Morgan’s performance is beautifully judged. You see his ropiness and where the ropes have frayed and torn. His spirit wants — demands — to charge ahead; his body says, “That’s not happening.” In one scene, Abe is reduced to playing straight man to a rodeo clown and has to steal gulps from a hidden stash of booze to go through with the humiliating spectacle — until he gets ripped and starts to get all Lenny Bruce and has to be dragged out of the ring. I was thinking that a dyspeptic rodeo emcee would be a good job for him, but it would also be an express train to alcoholism. Meanwhile, at the point in Bull where we expect Kris to be busy acclimating herself to the bulls, she is suddenly selling drugs for her mother’s creepy ex. A scene in which she lures a now-clean rider into springing for Oxycontin is heartbreaking, not just because Kris has fallen but because she’s so talented at bringing others down too.

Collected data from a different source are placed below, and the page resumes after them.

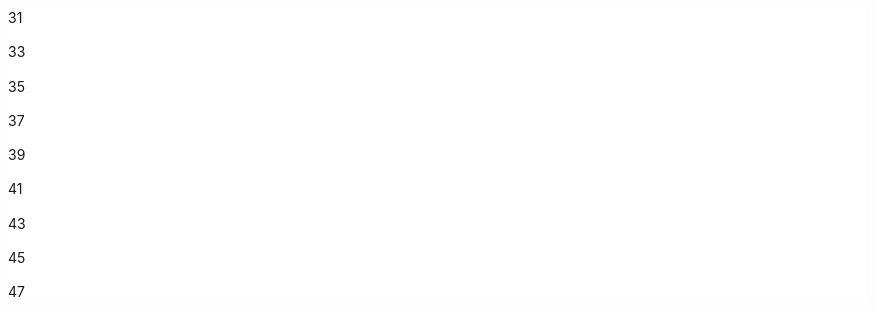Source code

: </td>

<td style="border-right: 0.5pt solid ; border-bottom: 0.5pt solid ; " align="center" valign="top" charoff="50">

31

</td>

<td style="border-right: 0.5pt solid ; border-bottom: 0.5pt solid ; " align="center" valign="top" charoff="50">

33

</td>

<td style="border-right: 0.5pt solid ; border-bottom: 0.5pt solid ; " align="center" valign="top" charoff="50">

35

</td>

<td style="border-right: 0.5pt solid ; border-bottom: 0.5pt solid ; " align="center" valign="top" charoff="50">

37

</td>

<td style="border-right: 0.5pt solid ; border-bottom: 0.5pt solid ; " align="center" valign="top" charoff="50">

39

</td>

<td style="border-right: 0.5pt solid ; border-bottom: 0.5pt solid ; " align="center" valign="top" charoff="50">

41

</td>

<td style="border-right: 0.5pt solid ; border-bottom: 0.5pt solid ; " align="center" valign="top" charoff="50">

43

</td>

<td style="border-right: 0.5pt solid ; border-bottom: 0.5pt solid ; " align="center" valign="top" charoff="50">

45

</td>

<td style="border-right: 0.5pt solid ; border-bottom: 0.5pt solid ; " align="center" valign="top" charoff="50">

47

Bull doesn’t underscore anything, and, as a result, you never get the good-hygiene girl-coming-of-age-on-a-farm vibe that became a cliché of Sundance-developed movies in the institute’s early days. (Sundance — which provided support for Silverstein — has learned that lesson well.) The film isn’t a sensory feast like The Rider or as packed with high drama as The Mustang, but in some ways I prefer it. It’s a stoic work, but its stoicism looks, in the end, like mercy. The filmmaker doesn’t intrude because that would seem like colluding with the Fates, and the Fates are spurious, constricting, anti-life. Neither Kris nor Abe knows what should come next, but they know what shouldn’t, which is a beginning.